UNESCO first took great interest in, and then supported the Italian campaign – clearly considering it very important, since the report was commissioned from one of the great photographers of the time.
For his reportage, Seymour not only took hundreds of photos, but also wrote very detailed notes to accompany them. He provided distinct storylines or themes for groups of photographs, and even made suggestions of possible editorial selections. Some, but not all, of these choices were followed in the 1952 Courier article, and only a small part of the text was used. Sixty-seven years later, it is time to do justice to what Seymour noted.
For instance, very little attention was given to Seymour's detailed observations on the condition of women in the context being analysed. In particular, in the text accompanying another series of photos of women learning to read (including the photo of the woman learning to read with her daughter reproduced in the 1952 article), Seymour highlights the linking of the literacy campaign with the application of equal opportunities measures to promote social progress.

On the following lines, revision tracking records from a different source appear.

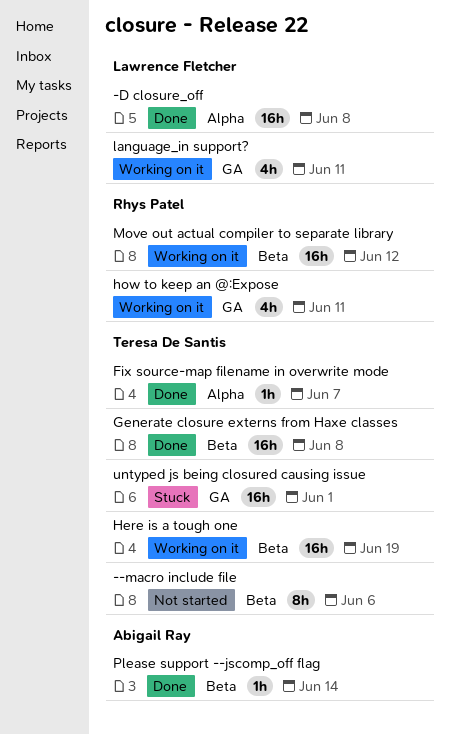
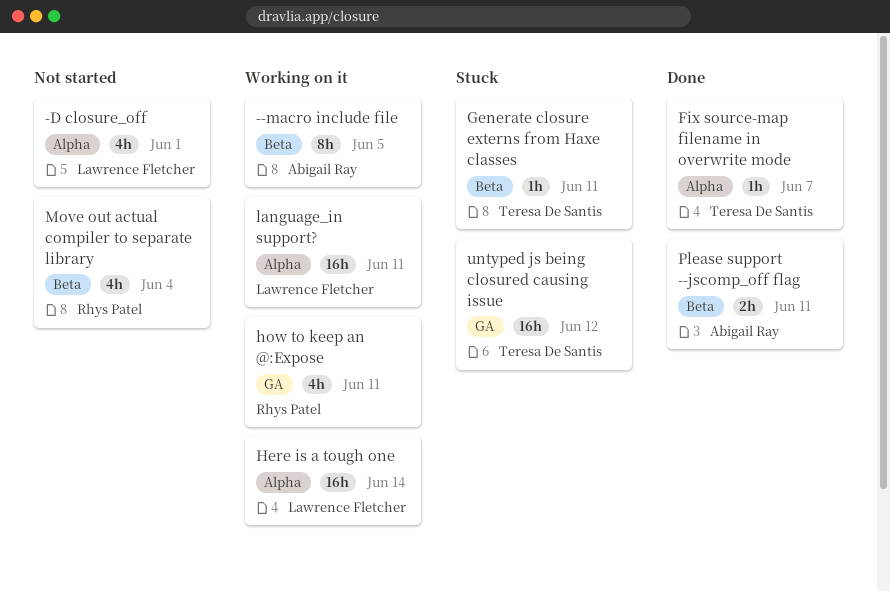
--macro include file, status: Not started -> Working on it
--macro include file, owner: Teresa De Santis -> Abigail Ray
--macro include file, due: Jun 6 -> Jun 5
-D closure_off, status: Done -> Not started
-D closure_off, estimate: 16h -> 4h
-D closure_off, due: Jun 8 -> Jun 1
Generate closure externs from Haxe classes, status: Done -> Stuck
Generate closure externs from Haxe classes, estimate: 16h -> 1h
Generate closure externs from Haxe classes, due: Jun 8 -> Jun 11
Here is a tough one, owner: Teresa De Santis -> Lawrence Fletcher
Here is a tough one, label: Beta -> Alpha
Here is a tough one, due: Jun 19 -> Jun 14
language_in support?, label: GA -> Alpha
language_in support?, estimate: 4h -> 16h
Move out actual compiler to separate library, status: Working on it -> Not started
Move out actual compiler to separate library, estimate: 16h -> 4h
Move out actual compiler to separate library, due: Jun 12 -> Jun 4
Please support --jscomp_off flag, estimate: 1h -> 2h
Please support --jscomp_off flag, due: Jun 14 -> Jun 11
untyped js being closured causing issue, due: Jun 1 -> Jun 12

The 1952 Courier article also reproduced one of Seymour's photos of women carrying loads on their heads. (In this article, we have reproduced another photo from this series [p. 26], digitized for They Did Not Stop at Eboli.) However, the caption accompanying this photo restricted its role. It was used to illustrate the fact that the workers had to be taught at evening classes, after a hard day in the fields.
Similarly, the 1952 article reproduced one of Seymour's photographs of men working in the fields. However, once again, the role of the photo was reduced by the caption, which illustrated the day's hard work, followed by evening classes. Reading Seymour's comments on one of his series of photographs of men working in the fields, however, one can appreciate the depth of his observations – as he stressed that educational campaigns had to go hand in hand with social and economic reforms.
This mise en abyme of the Courier illustrates how UNESCO's archives continue to shed light on past campaigns that remain of great relevance today – while highlighting how these campaigns were brought to the attention of readers.